For a start, all RoI (or other EU MS-based) businesses that regularly exchange personal data with NI businesses (and many state agencies that are subject to the GDPR) will have to use standard [data transfer] contract clauses (SCCs) (or BCRs if they are in a group with the other business, or for data transfers between public entities, administrative agreements) PLUS “supplementary measures” as just clarified by the EDPB. Those supplementary measures must effectively prevent the UK security agencies from unduly accessing the transferred data.
What is more, if the RoI (or other EU MS-based) business concludes that there are no “supplementary measures” available that will actually prevent access to the personal data in NI (or the rest of the UK) by the UK security and intelligence agencies, then they are legally barred from transferring the data.
If in spite of this conclusion, they nevertheless still want to transfer the data, they are legally obliged to consult the relevant national data protection supervisory authority (i.e., in the RoI, the Irish Data Protection Commissioner) – and the supervisory authority is obliged to prohibit the transfer if indeed the data cannot be protected after transfer against undue access by the UK authorities.
It gets worse still: the EU GDPR also applies to non-EU/EEA controllers or processors who “offer goods or services” to individuals in the EU/EEA (in some targeted way) – so NI businesses that after 1 January (also) offer their goods or services across the border will still be subject to the EU GDPR, as well as to the UK GDPR. The same applies if they “monitor the behaviour” of individuals in the EU (including in the RoI), e.g., by using tracking tools on their website.
That also means that such businesses are prohibited, under Article 48 GDPR, from complying with any UK court judgment, or any decision of any UK administrative authority, in respect of the personal data that they process in relation to the offering of goods or services to EU (including RoI) persons, or in relation to the monitoring of the behaviour of such persons.
Failure to abide by these requirements constitutes violations of the EU GDPR (that applies to them) and leaves the RoI businesses (and public bodies) open to very large fines and other sanctions.
These matters can really only be properly resolved if the UK is willing to amend its surveillance laws — and its hand-in-glove operations with the USA. All that can be said for now is that without major changes in those regards, the above will lead to serious complications.
 Douwe Korff & Ian Brown, The inadequacy of UK data protection law in general and in view of UK surveillance laws, October 2020, Part One on general inadequacy, submitted on 9 October 2020. (The second part, addressing UK surveillance law, will be submitted at the end of November.)
 Cf.
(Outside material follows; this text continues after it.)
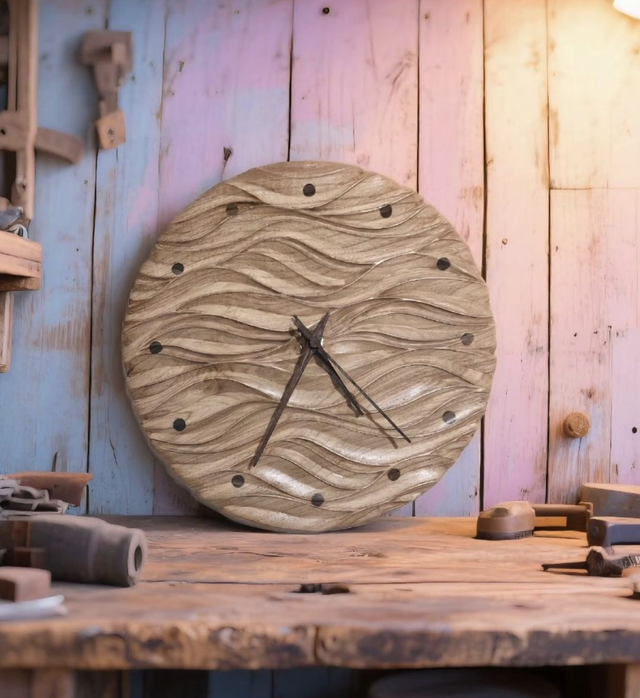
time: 4:34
Recitals 2, 5, 7, 13 GDPR.
 Protocol on Ireland/Northern Ireland.
 CJEU Grand Chamber judgment in case C-311/18, Data Protection Commissioner v Facebook Ireland Limited and Maximillian Schrems (“Schrems II”), 16 July 2020.
 European Data Protection Board (EDPB), Recommendations 01/2020 on measures that supplement transfer tools to ensure compliance with the EU level of protection of personal data (draft open for consultation), 11 November 2020. Non-regular, incidental transfers may take place on the basis of the derogation clause in Article 49 GDPR – but the EDPB has stressed that these derogations cannot be used for regular transfers and must be interpreted narrowly, see EDPB, Guidelines 2/2018 on derogations of Article 49 under Regulation 2016/679, 25 May 2018.
 See EDPB, Guidelines 3/2018 on the territorial scope of the GDPR (Article 3), version 2.0 (final), 12 November 2019.
 In my later paper I will discuss whether this means that, arguably, the UK intelligence agencies will therefore also become subject to the GDPR – an interesting thought!